記憶・風景・言葉<2>

前回に続き、石巻出身の作家辺見庸による『瓦礫の中から言葉を わたしの<死者>へ』という書物の中の言葉を引用します。


・・・以下引用・・・

風景と言葉

 わたしは脳出血の後遺症で右半身がどうしても動きません。ですので、被災地に駆けつけ友人、知人たちを助けにいくことができません。そのかわりに、死ぬまでの間にせいぜいできること、それはこのたびの出来事を深く感じ取り、考え抜き、それから想像し、予感して、それらを言葉としてうちたてて、そしてそのうちたてた言葉を、未完成であれ、死者たち、それから今失意の底に沈んでいる人びとに、わたし自身の悼みの念とともにとどける−それがせめても課された使命なのではないかと思うのです。
 それは決してとおりいっぺんの「頑張れ」とか、あるいは「復興」とか、「団結」とかの言葉をスローガン的に言うことではない。

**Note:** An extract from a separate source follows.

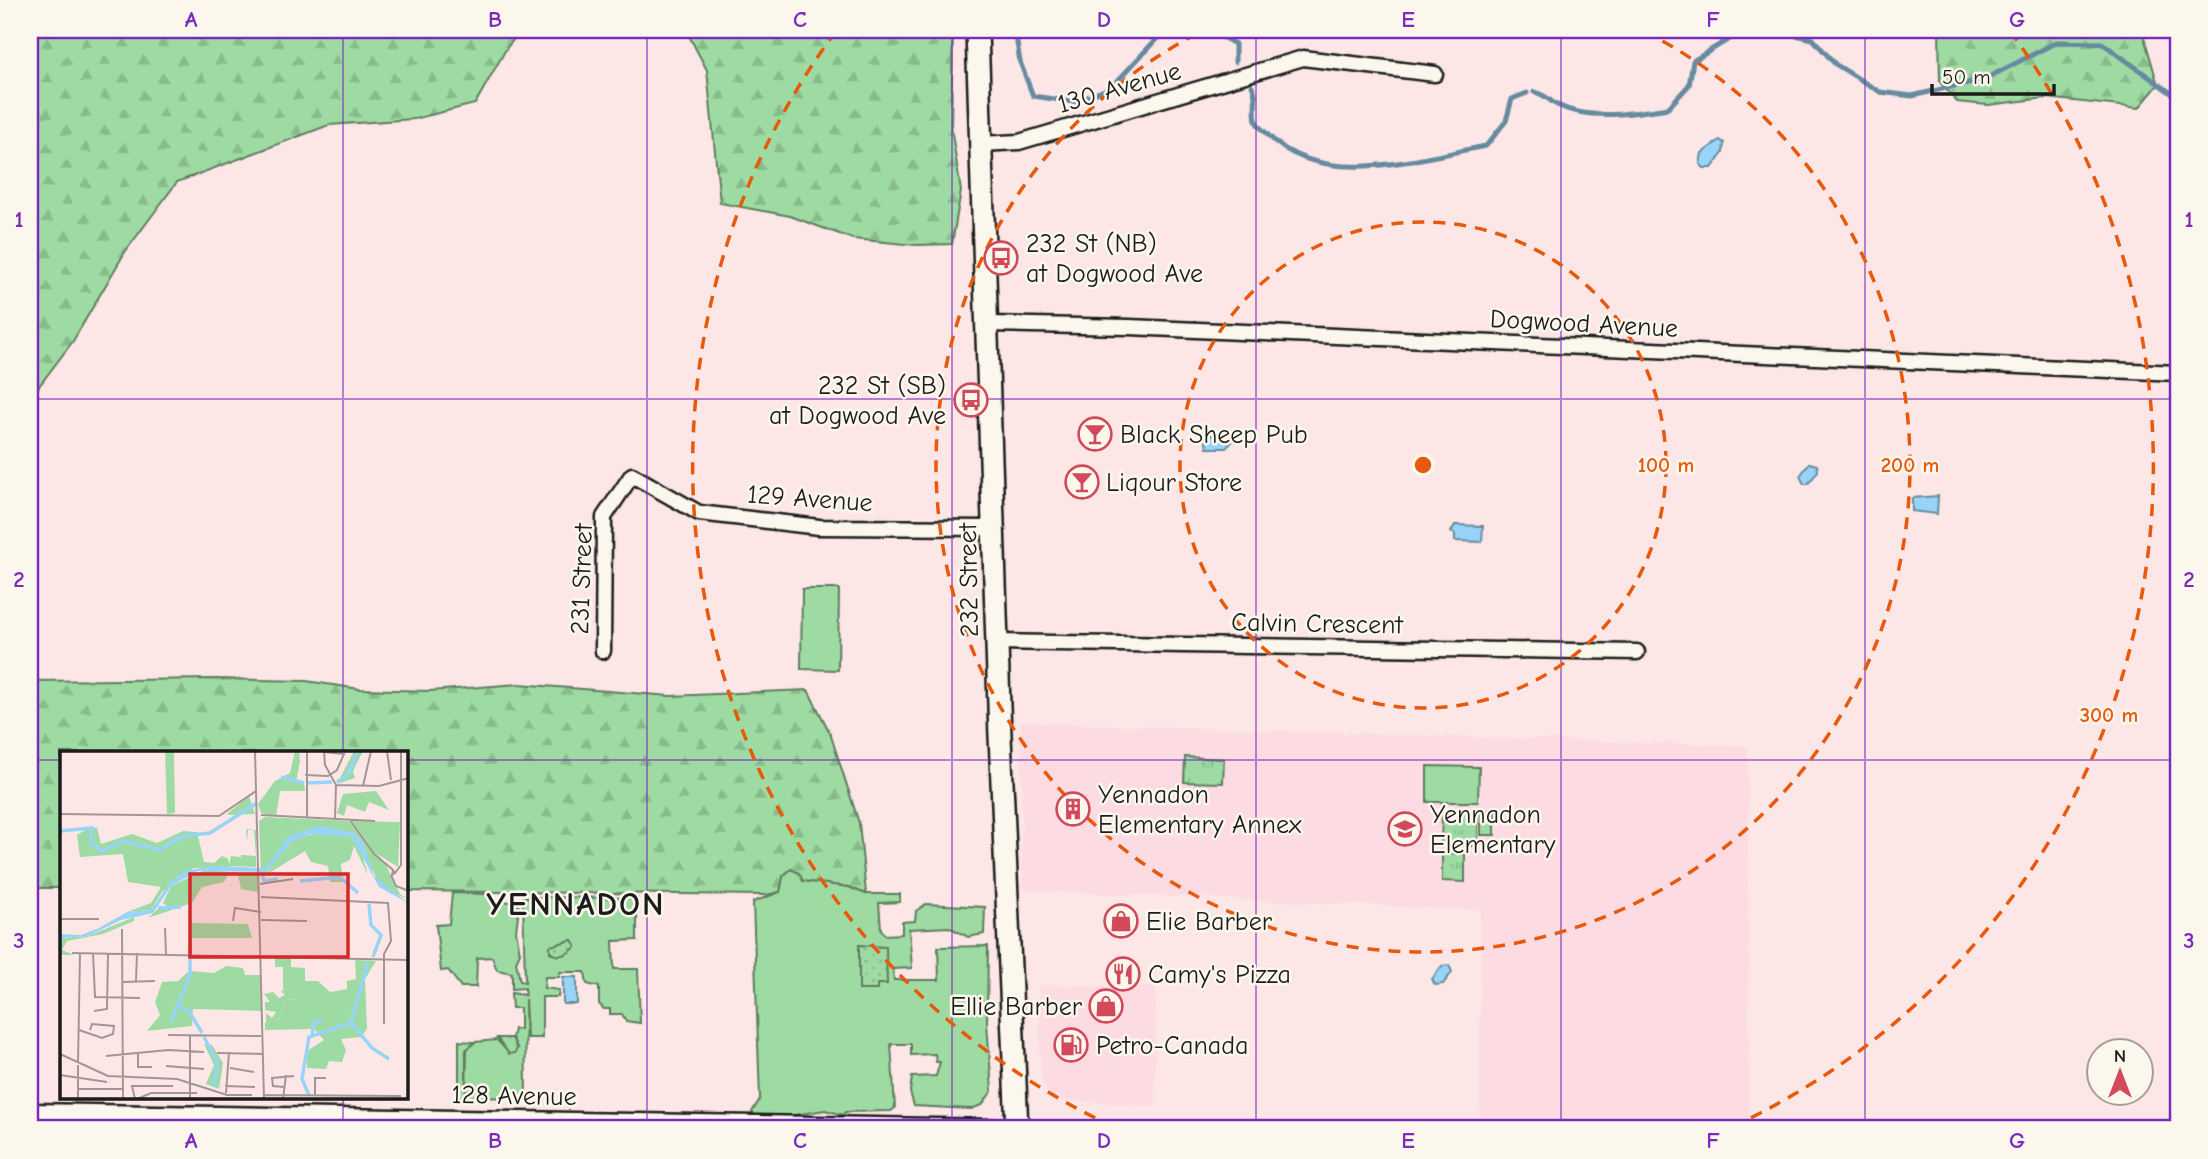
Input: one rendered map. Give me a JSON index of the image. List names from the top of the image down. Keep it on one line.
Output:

国難に立ち向かう日本人の美質、東北人のねばりづよさ、負けじ魂、絆や思いやりの大切さをいたずらに強調するのとも違います。言葉というものの真の働きは、そんなものではない。人々は本当は、もう一段、深い言葉を欲しているのではないかと、最近、とても強く感じています。被災した人々が待ち望んでいるのは、第一に必要な生活要件、現状の回復でしょう。と同時に事態の深みに迫ろうとする得心のいく、胸の底に届く、届けようとする言葉でもあるような気がします。それは今語りうる言葉をなぞり、くりかえし、みんなで唱和することではなく、いま語りえない言葉を、混沌と苦悩のなかから掬い、それらの言葉に息を吹きかけて命をあたえて、他者の沈黙にむけ送りとどけることではないでしょうか。